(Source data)
*****

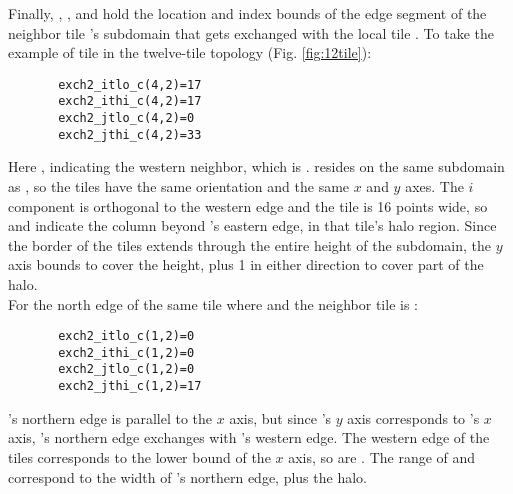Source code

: Finally, ,
,
 and
 hold the location and index
bounds of the edge segment of the neighbor tile 's subdomain
that gets exchanged with the local tile .  To take the example
of tile  in the twelve-tile topology
(Fig. \ref{fig:12tile}): \\

\begin{verbatim}
       exch2_itlo_c(4,2)=17
       exch2_ithi_c(4,2)=17
       exch2_jtlo_c(4,2)=0
       exch2_jthi_c(4,2)=33
\end{verbatim}
 
Here , indicating the western neighbor, which is .
 resides on the same subdomain as , so the tiles
have the same orientation and the same $x$ and $y$ axes.  The $i$
component is orthogonal to the western edge and the tile is 16 points
wide, so  and  indicate the
column beyond 's eastern edge, in that tile's halo
region. Since the border of the tiles extends through the entire
height of the subdomain, the $y$ axis bounds  to
 cover the height, plus 1 in either direction to
cover part of the halo. \\

For the north edge of the same tile  where  and 
the neighbor tile is :

\begin{verbatim}
       exch2_itlo_c(1,2)=0
       exch2_ithi_c(1,2)=0
       exch2_jtlo_c(1,2)=0
       exch2_jthi_c(1,2)=17
\end{verbatim}
 
's northern edge is parallel to the $x$ axis, but since
's $y$ axis corresponds to 's $x$ axis,
's northern edge exchanges with 's western edge.
The western edge of the tiles corresponds to the lower bound of the
$x$ axis, so   are . The
range of  and  correspond to the
width of 's northern edge, plus the halo. \\











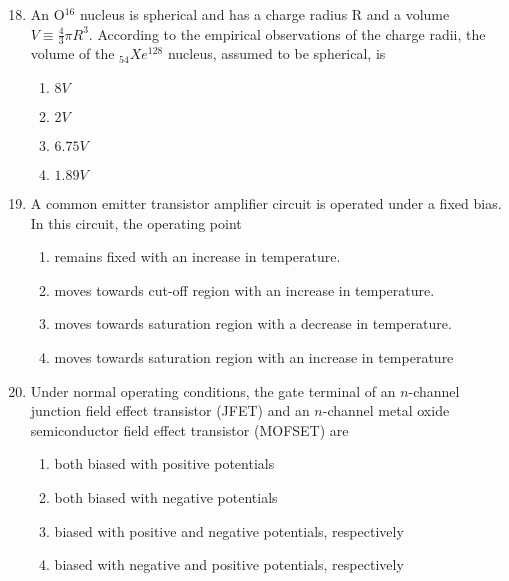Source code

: \documentclass[journal]{IEEEtran}
\begin{document}
\begin{enumerate}
\setcounter{enumi}{17}
 
    \item An O$^{16}$ nucleus is spherical and has a charge radius R and a volume $V\equiv\frac{4}{3}\pi R^3$. According to the empirical observations of the charge radii, the volume of the $_{54}Xe^{128}$ nucleus, assumed to be spherical, is

        \begin{multicols}{4}
            \begin{enumerate}
                \item $8V$
                \item $2V$
                \item $6.75V$
                \item $1.89V$
            \end{enumerate}
        \end{multicols}

    \item A common emitter transistor amplifier circuit is operated under a fixed bias. In this circuit, the operating point
    
            \begin{enumerate}
                \item remains fixed with an increase in temperature.
                \item moves towards cut-off region with an increase in temperature.
                \item moves towards saturation region with a decrease in temperature.
                \item moves towards saturation region with an increase in temperature
            \end{enumerate}

    \item Under normal operating conditions, the gate terminal of an $n$-channel junction field effect transistor (JFET) and an $n$-channel metal oxide semiconductor field effect transistor (MOFSET) are

            \begin{enumerate}
                \item both biased with positive potentials
                \item both biased with negative potentials
                \item biased with positive and negative potentials, respectively
                \item biased with negative and positive potentials, respectively
            \end{enumerate}



\end{enumerate}
\end{document}
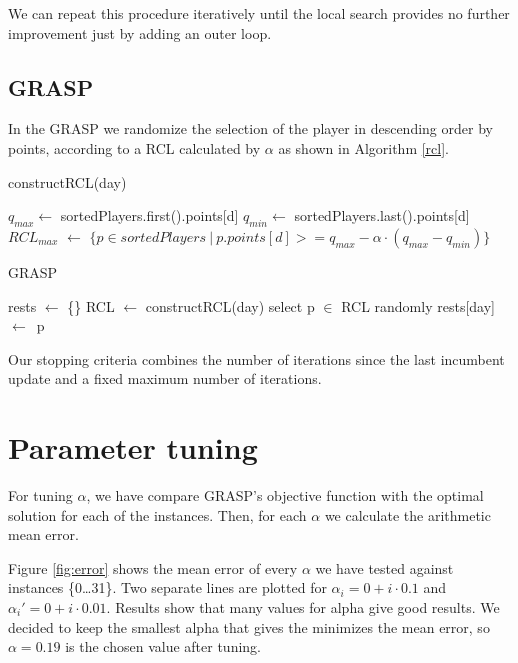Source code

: \documentclass[a4paper, 10pt]{article}
\begin{document}
We can repeat this procedure iteratively until the local search provides no further improvement just by adding an outer loop.


\clearpage
\subsection{GRASP}

In the GRASP we randomize the selection of the player in descending order by points, according to a RCL calculated by $\alpha$ as shown in Algorithm \ref{rcl}.


\begin{algorithm}
    \caption{constructRCL(day)} 
    \label{rcl}
    \begin{algorithmic}[1]
	\State $q_{max} \leftarrow $ sortedPlayers.first().points[d]
	\State $q_{min} \leftarrow$ sortedPlayers.last().points[d]
	\State $RCL_{max}$ $\leftarrow$ $\{p \in sortedPlayers\ |\ p.points[d] >= q_{max} - \alpha \cdot (q_{max} - q_{min})\}$
    \end{algorithmic} 
\end{algorithm}




\begin{algorithm}
	\caption{GRASP} 
	\begin{algorithmic}[1]
	  \State rests $\leftarrow$ \{\}
	      \State RCL $\leftarrow$ constructRCL(day)
	      \State select p $\in$ RCL randomly
	      \State rests[day]\ $\leftarrow$\ p
	    \EndFor
	\end{algorithmic} 
\end{algorithm}

Our stopping criteria combines the number of iterations since the last incumbent update and a fixed maximum number of iterations.


\section{Parameter tuning} 

For tuning $\alpha$, we have compare GRASP's objective function with the optimal solution for each of the instances. Then, for each $\alpha$ we calculate the arithmetic mean error. 

Figure \ref{fig:error} shows the mean error of every $\alpha$ we have tested against instances \{0\dots31\}. Two separate lines are plotted for $\alpha_i = 0 + i \cdot 0.1$ and $\alpha_i' = 0 + i \cdot 0.01$. Results show that many values for alpha give good results. We decided to keep the smallest alpha that gives the minimizes the mean error, so $\alpha = 0.19$ is the chosen value after tuning.
\end{document}
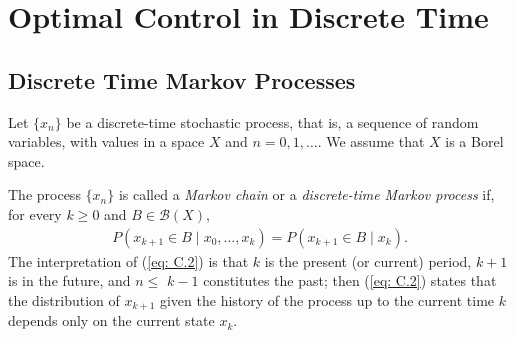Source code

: \documentclass[\topdir/lecture\_notes.tex]{subfiles}
\begin{document}
\section{Optimal Control in Discrete Time}

\subsection{Discrete Time Markov Processes}
Let $\{x_{n}\}$ be a discrete-time stochastic process, that is, a sequence of random variables, with values in a space $X$ and  $n=0,1, \ldots$. We assume that $X$ is a Borel space.

The process $\{x_{n}\}$ is called a \emph{Markov chain} or a \emph{discrete-time Markov process} if, for every $k \geq 0$ and $B \in \mathcal{B}(X)$,
\begin{align}
P(x_{k+1} \in B \mid x_{0}, \ldots, x_{k})=P(x_{k+1} \in B \mid x_{k}). \label{eq: C.2}
\end{align}
The interpretation of (\ref{eq: C.2}) is that $k$ is the present (or current) period, $k+1$ is in the future, and $n \leq$ $k-1$ constitutes the past; then (\ref{eq: C.2}) states that the distribution of $x_{k+1}$ given the history of the process up to the current time $k$ depends only on the current state $x_{k}$.
\end{document}
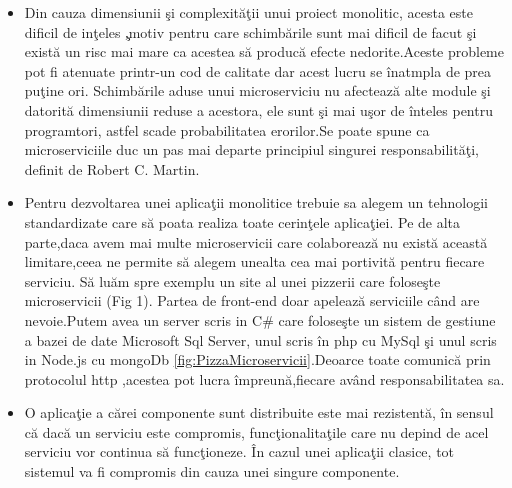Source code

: \documentclass[a4paper,12pt]{report}
\begin{document}
\begin{itemize}
	\item Din cauza dimensiunii \c si complexit\u a\c tii unui proiect monolitic,
	      acesta este dificil de in\c teles \c ,motiv pentru care schimb\u arile sunt mai dificil de facut \c si exist\u a
	      un risc mai mare ca acestea s\u a produc\u a efecte nedorite.Aceste probleme pot fi atenuate printr-un
	      cod de calitate dar acest lucru se \^ inatmpla de prea pu\c tine ori. Schimb\u arile aduse unui microserviciu nu afecteaz\u a alte
	      module \c si datorit\u a dimensiunii reduse a acestora, ele sunt \c si mai u\c sor de \^inteles pentru programtori, astfel
	      scade probabilitatea erorilor.Se poate spune ca microserviciile duc un pas mai departe principiul singurei responsabilit\u a\c ti,
	      definit de Robert C. Martin.
	\item Pentru dezvoltarea unei aplica\c tii monolitice trebuie sa alegem un tehnologii standardizate care s\u a poata
          realiza toate cerin\c tele aplica\c tiei. Pe de alta parte,daca avem mai multe microservicii care colaboreaz\u a nu exist\u a 
          aceast\u a limitare,ceea ne permite s\u a alegem unealta cea mai portivit\u a pentru fiecare serviciu.
          S\u a lu\u am spre exemplu un site al unei pizzerii care folose\c ste microservicii (Fig 1).
          Partea de front-end doar apeleaz\u a serviciile c\^and are nevoie.Putem avea un server scris 
          in C\# care folose\c ste un sistem de gestiune a bazei de date Microsoft Sql Server,
          unul scris \^in php cu MySql \c si unul scris in Node.js cu mongoDb \ref{fig:PizzaMicroservicii}.Deoarce toate comunic\u a prin
          protocolul http ,acestea pot lucra \^impreun\u a,fiecare av\^and responsabilitatea sa.
    \item O aplica\c tie a c\u arei componente sunt distribuite este mai rezistent\u a, \^in sensul c\u a dac\u a un 
          serviciu este compromis, func\c tionalita\c tile care nu depind de acel serviciu vor continua s\u a func\c tioneze.
          \^In cazul unei aplica\c tii clasice, tot sistemul va fi compromis din cauza unei singure componente.
          
          

\end{itemize}
\end{document}
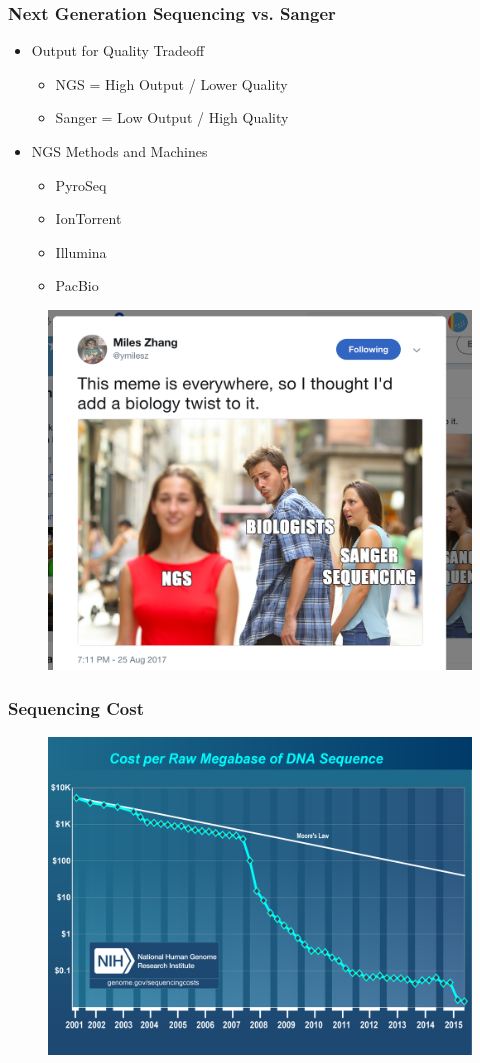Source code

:\documentclass{beamer}
\begin{document}
\begin{frame}
\frametitle{Next Generation Sequencing vs. Sanger}
\begin{itemize}
	\item<1-> Output for Quality Tradeoff
	\begin{itemize}
		\item NGS = High Output / Lower Quality
		\item Sanger = Low Output / High Quality
	\end{itemize}
	\item<2-> NGS Methods and Machines
	\begin{itemize}
		\item<3-> PyroSeq
		\item IonTorrent
		\item Illumina
		\item PacBio
	\end{itemize}
\end{itemize}
\end{frame}
\begin{frame}
\begin{figure}
\includegraphics[width=0.8\linewidth]{images_20170829_NGS_meme.png}
\end{figure}
\end{frame}
\begin{frame}
\frametitle{Sequencing Cost}
\begin{figure}
\includegraphics[width=0.8\linewidth]{images_20170829_NGS_cost.jpg}
\end{figure}
\end{frame}
\end{document}
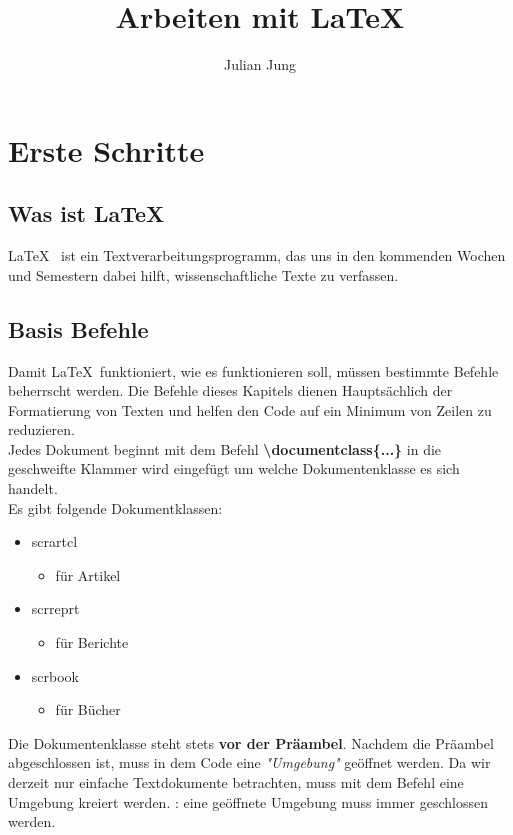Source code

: \documentclass[titlepage=firstiscover]{scrartcl}
\begin{document}
\title{Arbeiten mit \LaTeX}
\author{Julian Jung}
\maketitle
\tableofcontents
\newpage
\section{Erste Schritte}
\subsection{Was ist \LaTeX}
\LaTeX ~ ist ein Textverarbeitungsprogramm, das uns in den kommenden
Wochen und Semestern dabei hilft, wissenschaftliche Texte zu verfassen.
\subsection{Basis Befehle}
Damit \LaTeX ~funktioniert, wie es funktionieren soll, müssen bestimmte Befehle
beherrscht werden. Die Befehle dieses Kapitels dienen Hauptsächlich der Formatierung
von Texten und helfen den Code auf ein Minimum von Zeilen zu reduzieren. \\
Jedes Dokument beginnt mit dem Befehl \textbf{\textbackslash documentclass\{...\}}
in die geschweifte Klammer wird eingefügt um welche Dokumentenklasse es sich
handelt. \\
Es gibt folgende Dokumentklassen:
\begin{itemize}
  \item {scrartcl}
  \begin{itemize}
    \item für Artikel
  \end{itemize}
  \item {scrreprt}
  \begin{itemize}
    \item für Berichte
  \end{itemize}
  \item {scrbook}
  \begin{itemize}
    \item für Bücher
  \end{itemize}
\end{itemize}
Die Dokumentenklasse steht stets \textbf{vor der Präambel}. Nachdem die Präambel
abgeschlossen ist, muss in dem Code eine \textit{"Umgebung"} geöffnet werden.
Da wir derzeit nur einfache Textdokumente betrachten, muss mit dem Befehl
eine Umgebung kreiert werden.
: eine geöffnete Umgebung muss immer geschlossen werden.
\end{document}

*****

EXERCISE DESCRIPTION:
Leave the pictures out, and restate exactly the lines from the start of the records through the one that contains "resides on the".

SOLUTION FOR THIS PROBLEM:
Source code

: Finally, ,
,
 and
 hold the location and index
bounds of the edge segment of the neighbor tile 's subdomain
that gets exchanged with the local tile .  To take the example
of tile  in the twelve-tile topology
(Fig. \ref{fig:12tile}): \\

\begin{verbatim}
       exch2_itlo_c(4,2)=17
       exch2_ithi_c(4,2)=17
       exch2_jtlo_c(4,2)=0
       exch2_jthi_c(4,2)=33
\end{verbatim}
 
Here , indicating the western neighbor, which is .
 resides on the same subdomain as , so the tiles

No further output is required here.